Workers Unite! How to Organize Your Workplace

Class Description: In U.S. workplaces, our laws provide very little guidance about conditions on the job. It’s left to employers and workers to reach an agreement about wages, hours, benefits, and other terms of employment. Acting alone, individual workers have limited power to improve or defend working conditions. By joining together as a union, workers identify their shared priorities and gain the strength and legal rights to make meaningful improvements for themselves, their families, and their communities. This workshop will provide an overview of the process for forming a union, common challenges workers face, and the difference workers can make by organizing. Join us for an interactive and engaging discussion!
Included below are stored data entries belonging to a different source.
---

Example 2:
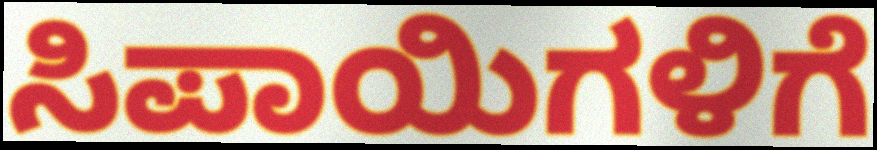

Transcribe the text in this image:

ಸಿಪಾಯಿಗಳಿಗೆ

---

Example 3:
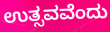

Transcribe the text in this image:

ಉತ್ಸವವೆಂದು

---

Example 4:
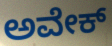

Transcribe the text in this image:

ಅವೇಕ್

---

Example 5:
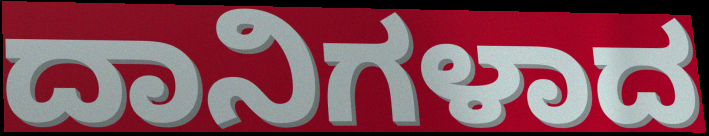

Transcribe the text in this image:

ದಾನಿಗಳಾದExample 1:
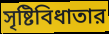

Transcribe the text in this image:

সৃষ্টিবিধাতার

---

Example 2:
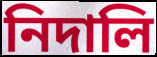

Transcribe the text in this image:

নিদালি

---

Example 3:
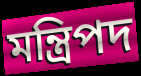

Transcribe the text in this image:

মন্ত্রিপদ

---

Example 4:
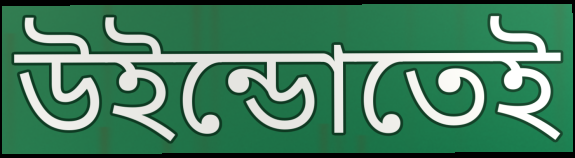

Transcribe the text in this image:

উইন্ডোতেই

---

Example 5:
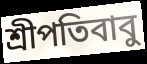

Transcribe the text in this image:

শ্রীপতিবাবু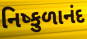
નિષ્કુળાનંદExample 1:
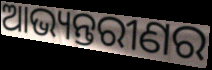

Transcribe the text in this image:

ଆଭ୍ୟନ୍ତରୀଣର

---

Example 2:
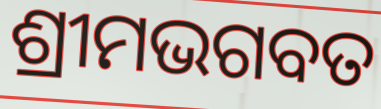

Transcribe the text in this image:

ଶ୍ରୀମଭଗବତ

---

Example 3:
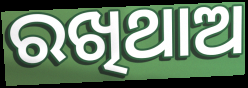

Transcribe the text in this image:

ରଖିଥାଅ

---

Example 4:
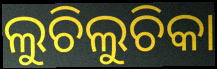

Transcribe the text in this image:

ଲୁଚିଲୁଚିକା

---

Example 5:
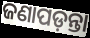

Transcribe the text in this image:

ଜଣାପଡ଼ନ୍ତା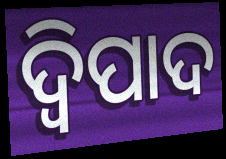
ଦ୍ୱିପାଦ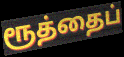
ரூத்தைப்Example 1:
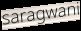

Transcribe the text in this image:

saragwani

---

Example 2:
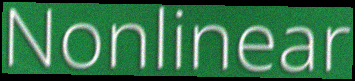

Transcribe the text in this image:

Nonlinear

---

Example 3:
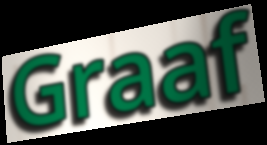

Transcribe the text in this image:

Graaf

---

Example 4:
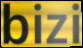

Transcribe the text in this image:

bizi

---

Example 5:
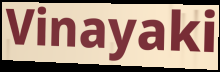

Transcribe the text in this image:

VinayakiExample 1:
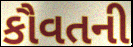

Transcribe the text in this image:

કૌવતની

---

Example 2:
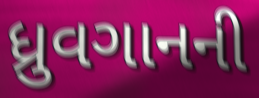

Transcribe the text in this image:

ધ્રુવગાનની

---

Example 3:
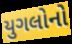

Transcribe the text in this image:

યુગલોનો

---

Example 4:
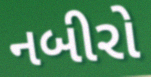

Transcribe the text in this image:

નબીરો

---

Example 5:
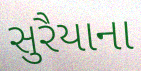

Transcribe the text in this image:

સુરૈયાના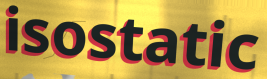
isostaticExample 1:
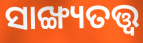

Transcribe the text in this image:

ସାଙ୍ଖ୍ୟତତ୍ତ୍ଵ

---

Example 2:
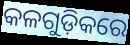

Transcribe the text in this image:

କଳଗୁଡ଼ିକରେ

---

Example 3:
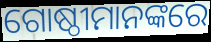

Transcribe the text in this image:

ଗୋଷ୍ଠୀମାନଙ୍କରେ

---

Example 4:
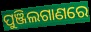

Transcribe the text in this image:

ପୁଞ୍ଜିଲଗାଣରେ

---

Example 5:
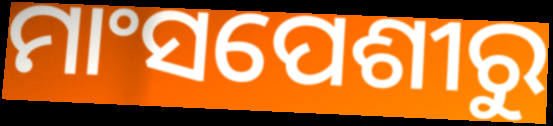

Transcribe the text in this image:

ମାଂସପେଶୀରୁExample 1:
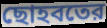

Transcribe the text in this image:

ছোহবতের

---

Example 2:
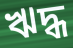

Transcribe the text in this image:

ঋদ্ধ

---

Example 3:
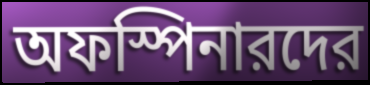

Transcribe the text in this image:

অফস্পিনারদের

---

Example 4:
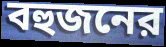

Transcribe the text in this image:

বহুজনের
Special thanks: This class is made possible by the generous support of the Dubuque Federation of Labor and the University of Iowa Labor center.
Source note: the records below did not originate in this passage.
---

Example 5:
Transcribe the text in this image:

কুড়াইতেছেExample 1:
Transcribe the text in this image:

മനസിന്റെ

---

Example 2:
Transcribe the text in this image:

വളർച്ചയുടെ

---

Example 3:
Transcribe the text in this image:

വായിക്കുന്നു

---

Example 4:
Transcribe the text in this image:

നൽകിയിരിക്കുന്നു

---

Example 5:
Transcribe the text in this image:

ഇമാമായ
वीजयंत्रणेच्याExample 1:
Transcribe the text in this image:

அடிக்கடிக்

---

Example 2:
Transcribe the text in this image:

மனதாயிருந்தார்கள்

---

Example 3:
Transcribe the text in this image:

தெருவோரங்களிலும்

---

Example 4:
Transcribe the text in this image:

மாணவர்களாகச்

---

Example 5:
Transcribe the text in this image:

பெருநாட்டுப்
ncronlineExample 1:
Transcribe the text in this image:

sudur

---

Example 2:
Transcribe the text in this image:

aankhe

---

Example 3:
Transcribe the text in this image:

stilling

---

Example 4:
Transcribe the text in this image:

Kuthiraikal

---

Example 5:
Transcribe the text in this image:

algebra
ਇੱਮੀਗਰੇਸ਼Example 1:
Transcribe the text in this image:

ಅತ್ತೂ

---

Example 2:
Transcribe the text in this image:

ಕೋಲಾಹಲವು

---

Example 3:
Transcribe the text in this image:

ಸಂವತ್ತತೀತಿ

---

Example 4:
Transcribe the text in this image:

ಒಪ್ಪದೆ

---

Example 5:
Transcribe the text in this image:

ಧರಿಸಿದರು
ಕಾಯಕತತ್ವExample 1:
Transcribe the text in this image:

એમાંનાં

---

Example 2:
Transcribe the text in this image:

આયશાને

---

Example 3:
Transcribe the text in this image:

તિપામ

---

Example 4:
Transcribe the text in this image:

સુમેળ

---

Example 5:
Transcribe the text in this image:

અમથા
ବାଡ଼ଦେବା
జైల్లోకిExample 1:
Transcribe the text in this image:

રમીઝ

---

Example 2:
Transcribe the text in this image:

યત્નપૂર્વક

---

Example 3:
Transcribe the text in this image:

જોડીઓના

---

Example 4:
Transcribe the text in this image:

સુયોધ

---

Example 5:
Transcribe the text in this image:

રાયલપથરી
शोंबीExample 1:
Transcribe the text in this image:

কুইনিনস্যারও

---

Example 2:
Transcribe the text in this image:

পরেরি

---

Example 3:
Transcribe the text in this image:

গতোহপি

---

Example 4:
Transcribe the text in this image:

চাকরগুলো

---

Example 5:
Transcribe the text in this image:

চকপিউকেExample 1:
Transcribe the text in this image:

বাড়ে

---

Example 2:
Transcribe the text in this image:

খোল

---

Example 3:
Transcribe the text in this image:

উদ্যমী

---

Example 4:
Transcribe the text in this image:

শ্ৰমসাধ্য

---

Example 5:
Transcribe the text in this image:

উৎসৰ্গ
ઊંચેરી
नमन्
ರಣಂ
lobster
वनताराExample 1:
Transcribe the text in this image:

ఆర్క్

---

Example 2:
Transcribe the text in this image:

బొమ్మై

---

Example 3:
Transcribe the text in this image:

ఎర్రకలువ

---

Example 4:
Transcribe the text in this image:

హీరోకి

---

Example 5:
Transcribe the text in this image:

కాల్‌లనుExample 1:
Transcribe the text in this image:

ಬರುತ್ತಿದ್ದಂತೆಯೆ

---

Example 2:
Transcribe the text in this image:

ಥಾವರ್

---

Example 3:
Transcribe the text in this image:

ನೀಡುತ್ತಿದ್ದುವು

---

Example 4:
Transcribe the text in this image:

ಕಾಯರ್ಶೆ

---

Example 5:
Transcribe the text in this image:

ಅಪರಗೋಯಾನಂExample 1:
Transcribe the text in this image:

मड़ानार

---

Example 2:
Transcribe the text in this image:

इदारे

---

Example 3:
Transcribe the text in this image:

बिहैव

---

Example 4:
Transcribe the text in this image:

About the Teacher: Robin Clark-Bennett is a labor educator at the University of Iowa Labor Center.

Robin began her work with the labor movement as a summer intern with the International Ladies’ Garment Workers’ Union (ILGWU) in New York City in 1992 and 1993. Since 1994, she has worked as an organizer, regional organizing coordinator, and staff representative in several unions including the Amalgamated Clothing and Textile Workers Union (ACTWU; later the Union of Needletrades, Industrial, and Textile Employees, UNITE), the Service Employees’ International Union (SEIU), and the American Federation of State, County and Municipal Employees (AFSCME).

Robin served as lead instructor and curriculum developer for a 2010-2012 U.S. Department of Justice funded regional public education project on the workplace nondiscrimination rights of immigrant workers, and has continued to coordinate several successful Labor Center partnerships and public conferences to provide community-based workers’ rights education as an outgrowth of this project.

Robin holds a BA from Yale University where she studied history, with an emphasis on U.S. labor history in the twentieth century. She is a member of AFT Local 716, a founding board member of the Center for Worker Justice of Eastern Iowa, a member of the United Association for Labor Education, and past co-chair of the UALE Immigration and Globalization Working Group. She is fluent in Spanish.